• EXERCISE DATA
• • • • • • •

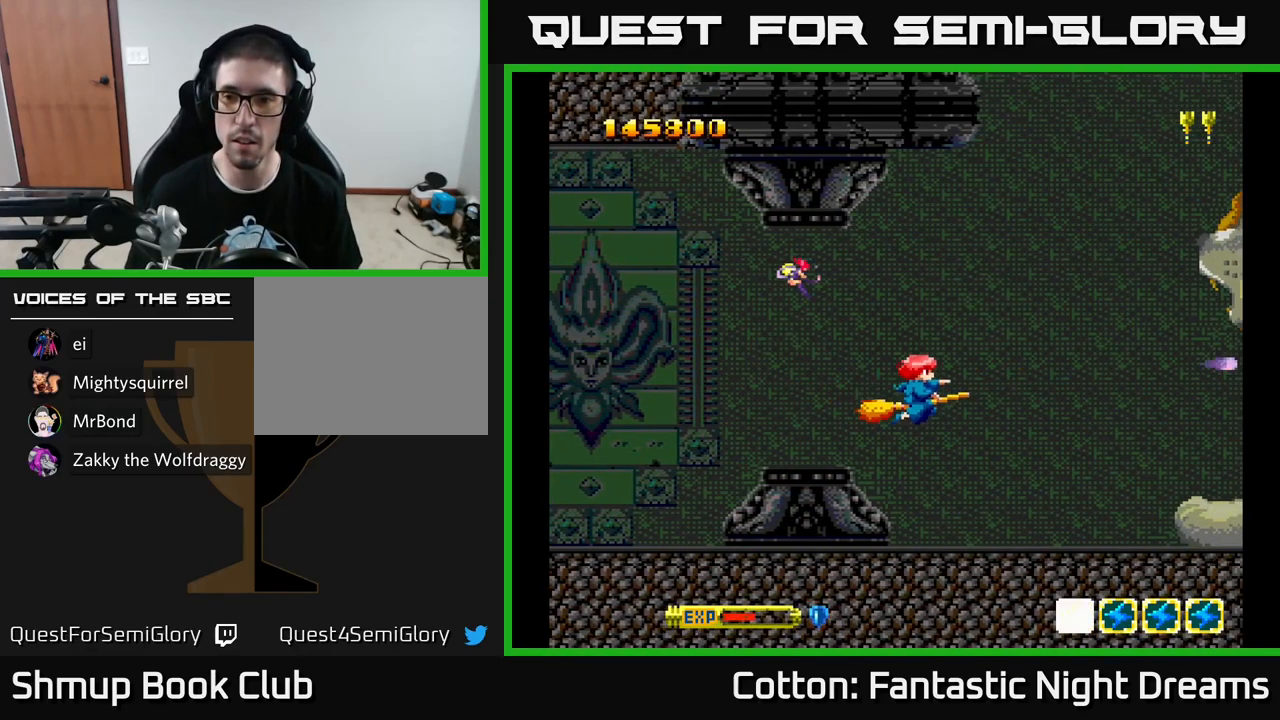
{"buttons": ["Y"], "left_stick": "center", "right_stick": "center", "events": [[200, "DPAD_RIGHT", "up"], [400, "DPAD_DOWN", "up"]]}
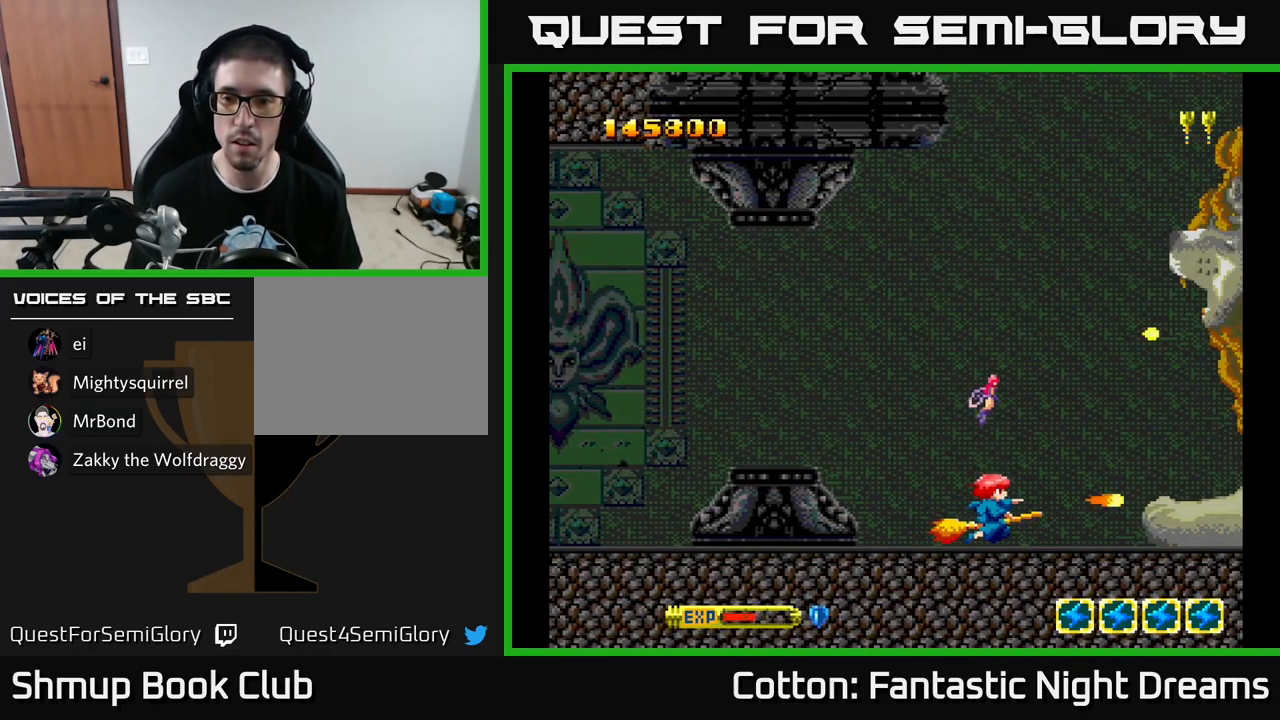
{"buttons": ["Y", "DPAD_UP"], "left_stick": "center", "right_stick": "center", "events": [[100, "DPAD_LEFT", "down"], [117, "DPAD_UP", "down"], [200, "DPAD_LEFT", "up"]]}
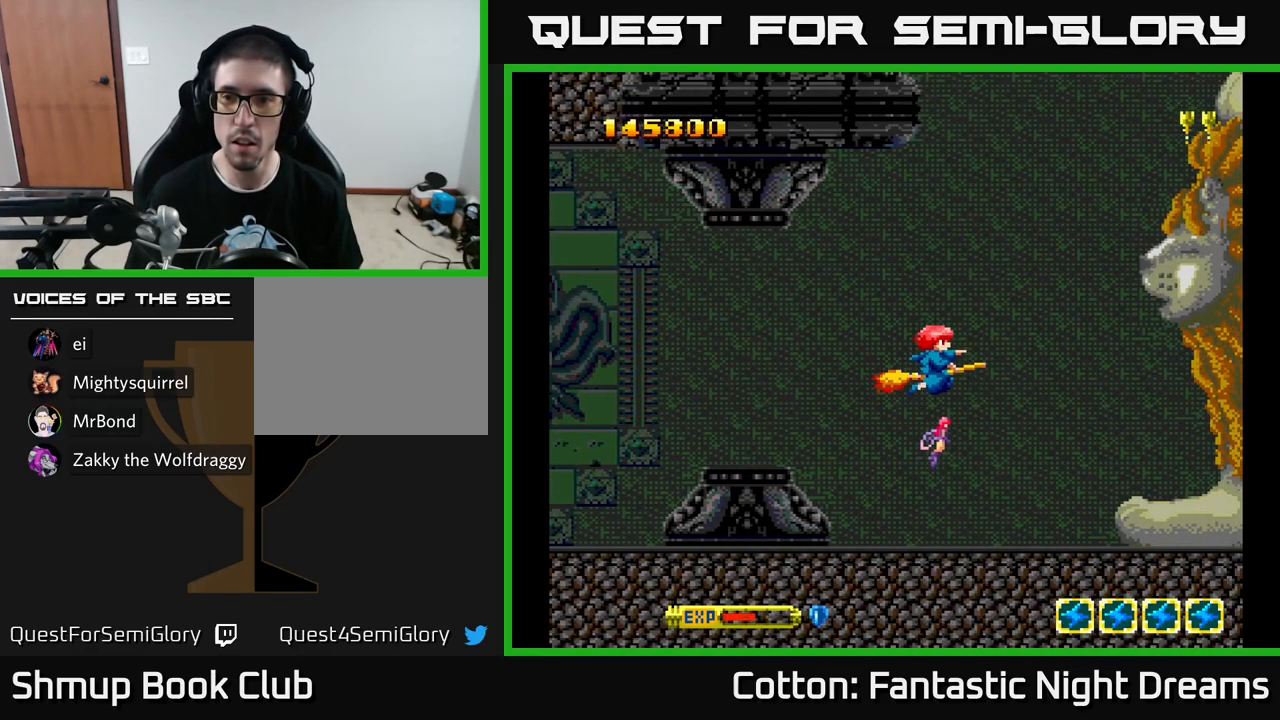
{"buttons": ["Y", "DPAD_LEFT"], "left_stick": "center", "right_stick": "center", "events": [[217, "DPAD_LEFT", "down"], [250, "DPAD_UP", "up"]]}
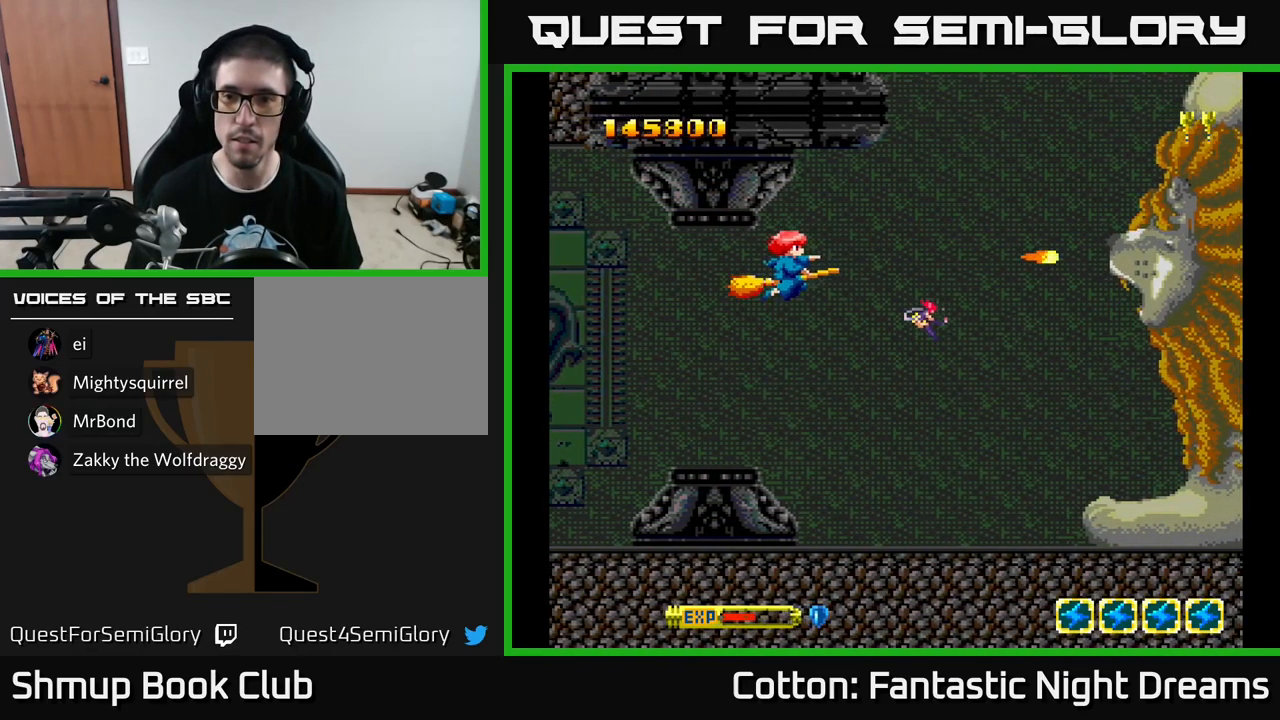
{"buttons": ["Y"], "left_stick": "center", "right_stick": "center", "events": [[83, "DPAD_LEFT", "up"]]}
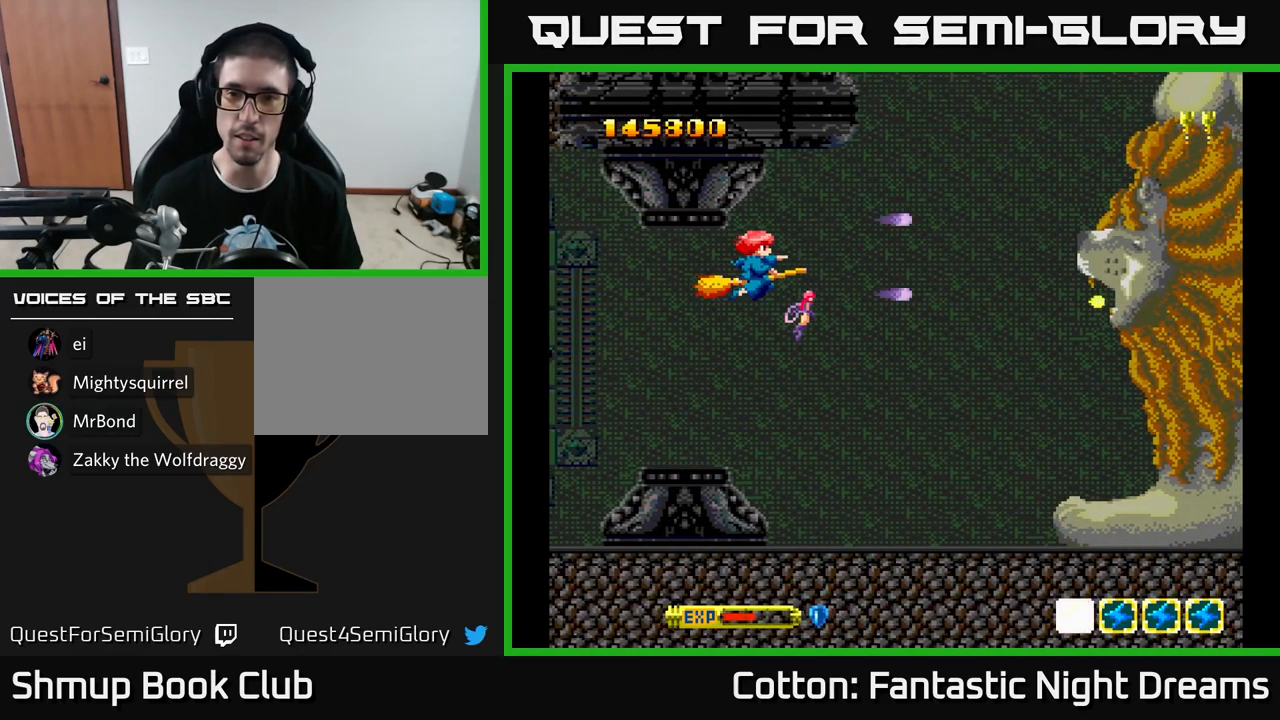
{"buttons": ["Y", "DPAD_LEFT"], "left_stick": "center", "right_stick": "center", "events": [[217, "DPAD_DOWN", "down"], [350, "DPAD_DOWN", "up"], [350, "DPAD_LEFT", "down"]]}
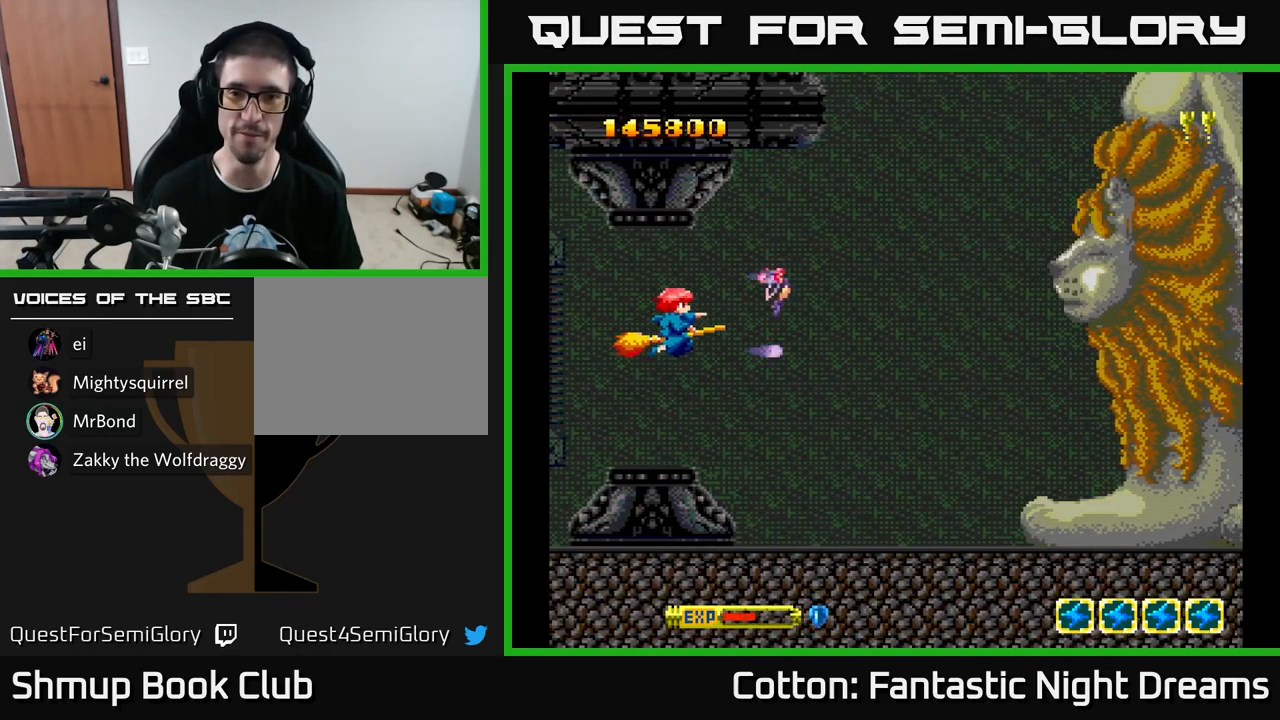
{"buttons": ["Y"], "left_stick": "center", "right_stick": "center", "events": [[167, "DPAD_LEFT", "up"], [250, "DPAD_UP", "down"], [317, "DPAD_UP", "up"]]}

• • • • • • •

• INSTRUCTIONS TO FOLLOW
Output all the records, word for word, with no pictures in the copy.

• ANSWER SPACE
{"buttons": ["Y"], "left_stick": "center", "right_stick": "center", "events": [[200, "DPAD_RIGHT", "up"], [400, "DPAD_DOWN", "up"]]}
{"buttons": ["Y", "DPAD_UP"], "left_stick": "center", "right_stick": "center", "events": [[100, "DPAD_LEFT", "down"], [117, "DPAD_UP", "down"], [200, "DPAD_LEFT", "up"]]}
{"buttons": ["Y", "DPAD_LEFT"], "left_stick": "center", "right_stick": "center", "events": [[217, "DPAD_LEFT", "down"], [250, "DPAD_UP", "up"]]}
{"buttons": ["Y"], "left_stick": "center", "right_stick": "center", "events": [[83, "DPAD_LEFT", "up"]]}
{"buttons": ["Y", "DPAD_LEFT"], "left_stick": "center", "right_stick": "center", "events": [[217, "DPAD_DOWN", "down"], [350, "DPAD_DOWN", "up"], [350, "DPAD_LEFT", "down"]]}
{"buttons": ["Y"], "left_stick": "center", "right_stick": "center", "events": [[167, "DPAD_LEFT", "up"], [250, "DPAD_UP", "down"], [317, "DPAD_UP", "up"]]}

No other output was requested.